◆ REQUEST 1
Transcribe the English-to-CLIPS translator notes below in full, without changing anything.

◆ STUDY TEXT
• • •

#  English-to-Clips programming language translator. 

English variants for *deftemplate*:
- __ template has properties..
- Template "__" has properties..
- Create a __ template.. 
- __ has properties


English variants for *assert*:
- There exists..
- Assert..
- Add a fact about../Add to the base..


English variants for *defrule*:
- If..
- When..

Examples:
- Cat template has properties of color, age, and name.

*(deftemplate cat (slot color) (slot age) (slot name))*

- There exists a cat with the name Bob.

*(assert (cat (name “Bob”)))*

- If there exists cat named Bob then there exists a cat named Tom.

*(defrule rule1 (cat (name “Bob”)) => (assert (cat (name “Tom”))))*

### Algorithm:
1. ask for a sentence 
2. check grammar and syntax of the sentence
3. imply semantics from a given sentence
  - tokenize the sentence
  - determine the type of the sentence (template/assertion/rule)
4. produce a translated expression 

### MVP specifications

1. implement translation into 3 basic CLIPS statements: defrule, deftemplate, assert

2. realize the idea (not a wholly hardcoded mapping of words): use tokens, compose a grammar, apply parsing

3. write clean code and necessary documentation

4. include grammar/syntax check of the given sentence


In [None]:
!pip install spacy beautifulsoup4
!pip install language-tool-python

Collecting language-tool-python
  Downloading language_tool_python-2.5.5-py3-none-any.whl (31 kB)

• • •

◆ REQUEST 2
Restate every line of the records below word for word, omitting the pictures.

• • •

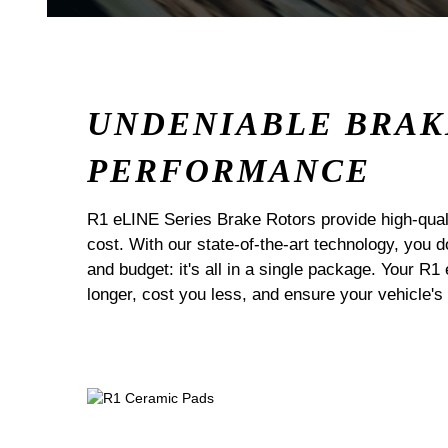
UNDENIABLE BRAK
PERFORMANCE
R1 eLINE Series Brake Rotors provide high-quali
cost. With our state-of-the-art technology, you
and budget: it's all in a single package. Your R1
longer, cost you less, and ensure your vehicle's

• • •

◆ EXERCISE SOLUTION 1
#  English-to-Clips programming language translator. 

English variants for *deftemplate*:
- __ template has properties..
- Template "__" has properties..
- Create a __ template.. 
- __ has properties


English variants for *assert*:
- There exists..
- Assert..
- Add a fact about../Add to the base..


English variants for *defrule*:
- If..
- When..

Examples:
- Cat template has properties of color, age, and name.

*(deftemplate cat (slot color) (slot age) (slot name))*

- There exists a cat with the name Bob.

*(assert (cat (name “Bob”)))*

- If there exists cat named Bob then there exists a cat named Tom.

*(defrule rule1 (cat (name “Bob”)) => (assert (cat (name “Tom”))))*

### Algorithm:
1. ask for a sentence 
2. check grammar and syntax of the sentence
3. imply semantics from a given sentence
  - tokenize the sentence
  - determine the type of the sentence (template/assertion/rule)
4. produce a translated expression 

### MVP specifications

1. implement translation into 3 basic CLIPS statements: defrule, deftemplate, assert

2. realize the idea (not a wholly hardcoded mapping of words): use tokens, compose a grammar, apply parsing

3. write clean code and necessary documentation

4. include grammar/syntax check of the given sentence


In [None]:
!pip install spacy beautifulsoup4
!pip install language-tool-python

Collecting language-tool-python
  Downloading language_tool_python-2.5.5-py3-none-any.whl (31 kB)

◆ EXERCISE SOLUTION 2
UNDENIABLE BRAK
PERFORMANCE
R1 eLINE Series Brake Rotors provide high-quali
cost. With our state-of-the-art technology, you
and budget: it's all in a single package. Your R1
longer, cost you less, and ensure your vehicle's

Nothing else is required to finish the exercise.